5 thoughts on “@Love[Hate]EdTech: Critical Reflection of Research Sharing Event

  1. Hi Lisa,

    I can empathize with the tension you are feeling towards education technology because I do feel the same way with the juxtaposition of the many opportunities and challenges of learning technologies. This course is an eye-opener that allowed us to go beyond the superficial and dig deeper to the heart of the matter- in your words “overturn rocks, pick at the layers, and set to discover…” As an optimist, I see more of the opportunities and for starter, our heightened awareness from our own research, team research, and the dialogue during the presentation made us more sensitive and hopefully more humbled to take part in the evolution of education in the 21st century. Edtech is an important player in the digital age, however, it needs conscientious human beings to make the decision. And it starts with the awareness that we and the digital tools we use are intricate and simple solutions that technology can fix the complex issues of education is where a missed opportunity comes from. So is it a love-hate relationship? I’d like you to consider a different spin- love-awareness relationship. 🙂

    1. Thank you for your thoughtful response Sharon, you have inspired me to re-examine my perspective on my love-hate relationship with EdTech. Perhaps a love-awareness parallel is more accurate in the description of my beliefs; after all, as Weller (2020) argued; we are collectively oblivious to the cyclic nature of our relationship with educational technologies. Disdain will not progress our awareness of the opportunities and constraints of EdTech, but curiosity may.

      Awake and curious,

      Weller, M. (2020). 25 Years of Ed Tech. Athabasca University Press. doi.org/10.15215/aupress/9781771993050.01

  2. Thank you both for your thoughtful reflections on relationships between humans and technology in the education context. These reflections help inform a critical awareness of important questions when encountering educational technologies.

    1. Thanks, Irwin, the relationships between humans and technology in any context is incredibly exciting with the rapid rise of innovations we are witnessing in our lifetimes.

      Educational contexts are not immune to the plague of critical issues that come with these modernizations; nevertheless, these contexts have the potential to be part of the solution. Aoun (2017) argued that in our increasingly artificially intelligent world, opportunities for ongoing education are needed to maintain our humanities. Being critically aware of the need for continued examination of critical issues surrounding educational technologies is relevant and essential.

      Aoun, J. E. (2017). Robot-Proof Higher Education in the Age of Artificial Intelligence. The MIT Press; WorldCat.org. doi.org/10.7551/mitpress/11456.001.0001

  3. Hi Lisa,

    I find this so prevalent with technology as a whole. I have a love hate relationship with larger picture technology like my phone or the internet, as well as with more specific aspects of technology like educational technology. I think the fast paced world of technology doesn’t help us.

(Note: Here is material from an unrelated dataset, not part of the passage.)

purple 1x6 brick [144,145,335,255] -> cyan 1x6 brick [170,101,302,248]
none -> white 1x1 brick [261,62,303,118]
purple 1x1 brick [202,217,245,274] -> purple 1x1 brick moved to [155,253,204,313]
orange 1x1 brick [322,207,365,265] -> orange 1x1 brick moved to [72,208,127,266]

We are always seeing something new, wanting to experience something new. We look to technology to fill needs, whether it’s entertainment or education.

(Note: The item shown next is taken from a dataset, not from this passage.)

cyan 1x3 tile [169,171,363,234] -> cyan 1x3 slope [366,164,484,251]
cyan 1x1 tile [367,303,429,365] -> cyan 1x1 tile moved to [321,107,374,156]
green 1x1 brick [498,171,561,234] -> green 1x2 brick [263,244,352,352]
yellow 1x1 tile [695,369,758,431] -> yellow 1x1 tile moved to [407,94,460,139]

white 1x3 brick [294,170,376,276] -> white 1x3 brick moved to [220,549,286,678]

    I see Sharon’s optimistic point that maybe it’s just awareness, or in my words, a need. Without our experiences we cannot evoke change. Maybe that’s our opportunity to change the “hate” by growing the awareness.

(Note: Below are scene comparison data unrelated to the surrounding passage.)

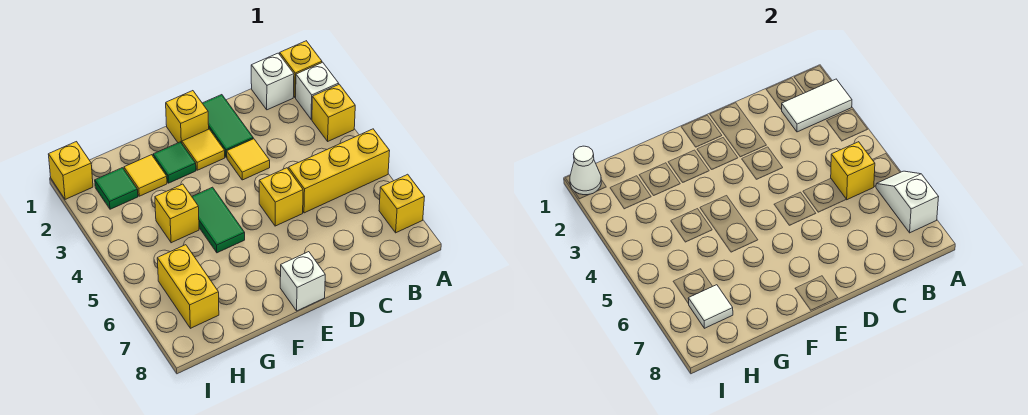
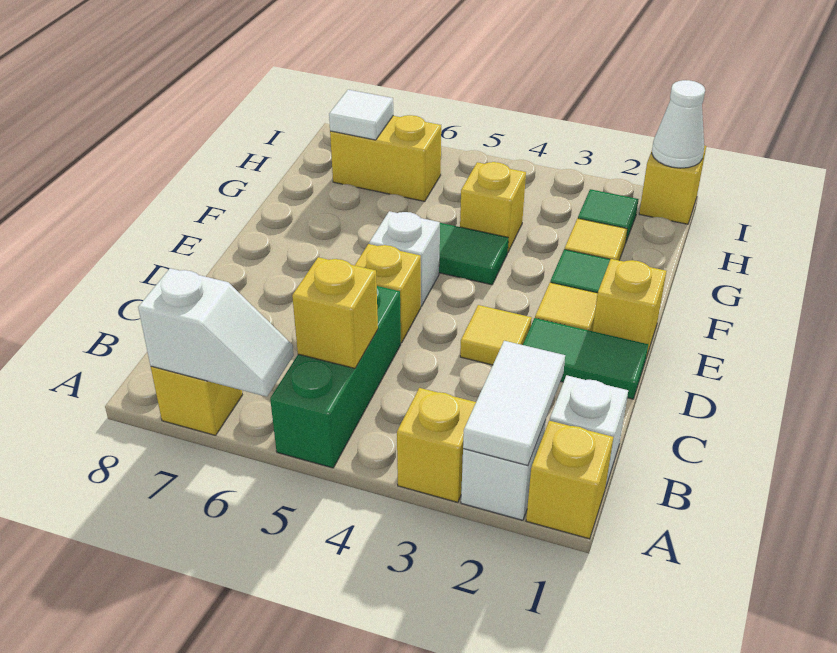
yellow 1x3 brick [288,129,390,213] -> green 1x3 brick [270,286,401,468]
white 1x1 brick [280,252,325,311] -> white 1x1 brick moved to [369,211,440,306]

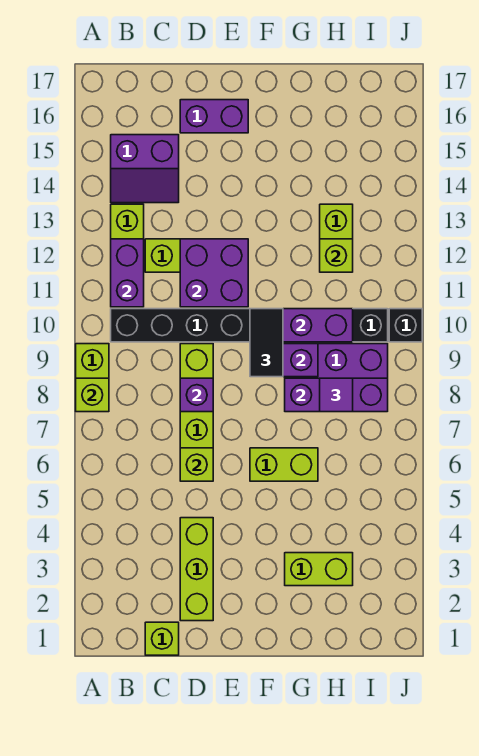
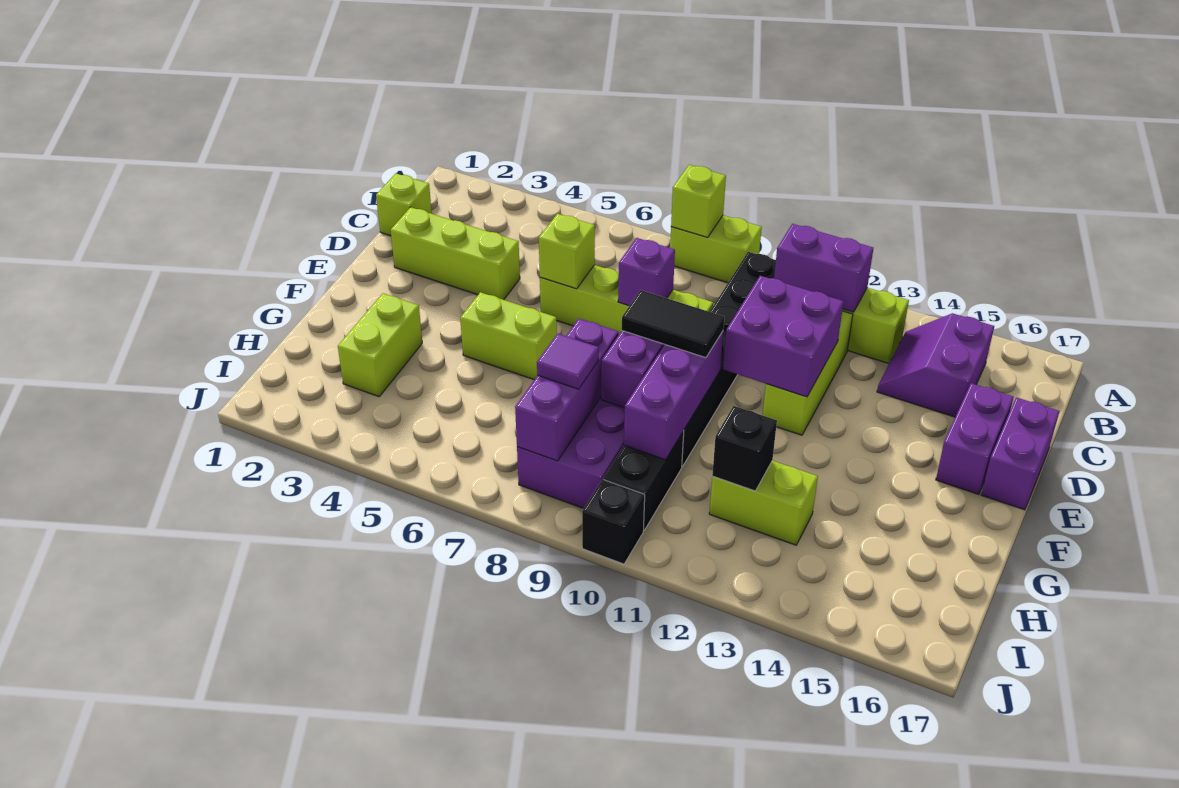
none -> purple 1x2 brick [981,397,1060,510]
lime 1x2 brick [250,448,318,481] -> lime 1x2 brick turned to [460,292,557,380]
lime 1x1 brick [320,239,353,272] -> black 1x1 brick [712,406,777,491]

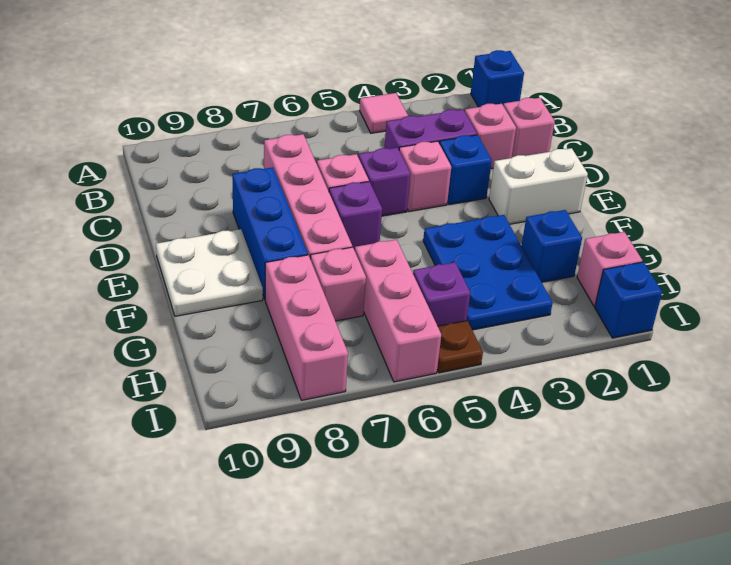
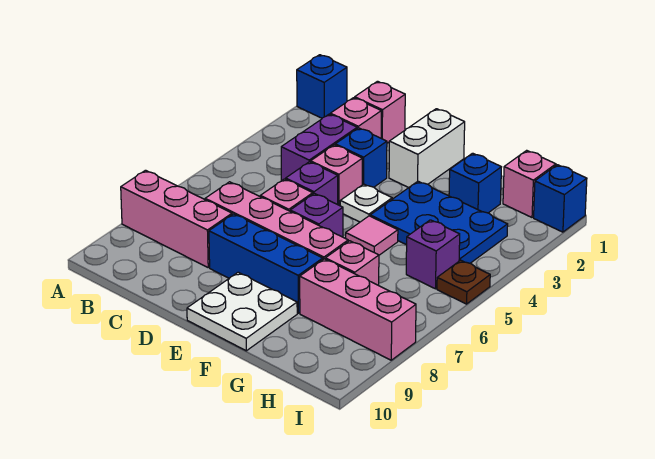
pink 1x1 tile [360,93,408,133] -> pink 1x1 tile moved to [346,216,398,255]
none -> white 1x1 plate [340,184,392,222]
pink 1x3 brick [355,239,441,382] -> pink 1x3 brick moved to [121,170,232,267]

    Symonds (2000) pointed out that the quality of public education could be improved by utilizing the web to individualize instruction, creating learning opportunities for
    teachers to engage students beyond the classroom. The more we can provide and assist, the more the students can actually get out of it. When it comes to the significant issues, I guess we can by naive and attribute growing pains, but I think in reality, we need to push for better. Media is our tool of communication and I think as educators, we can forget how powerful a tool that really is. Technology has been growing at such a fast pace, that I think we lack some structure and guidance.

    Thanks for such a great post!


    Symonds, W. (September 23, 2000). Wired Schools, Businessweek.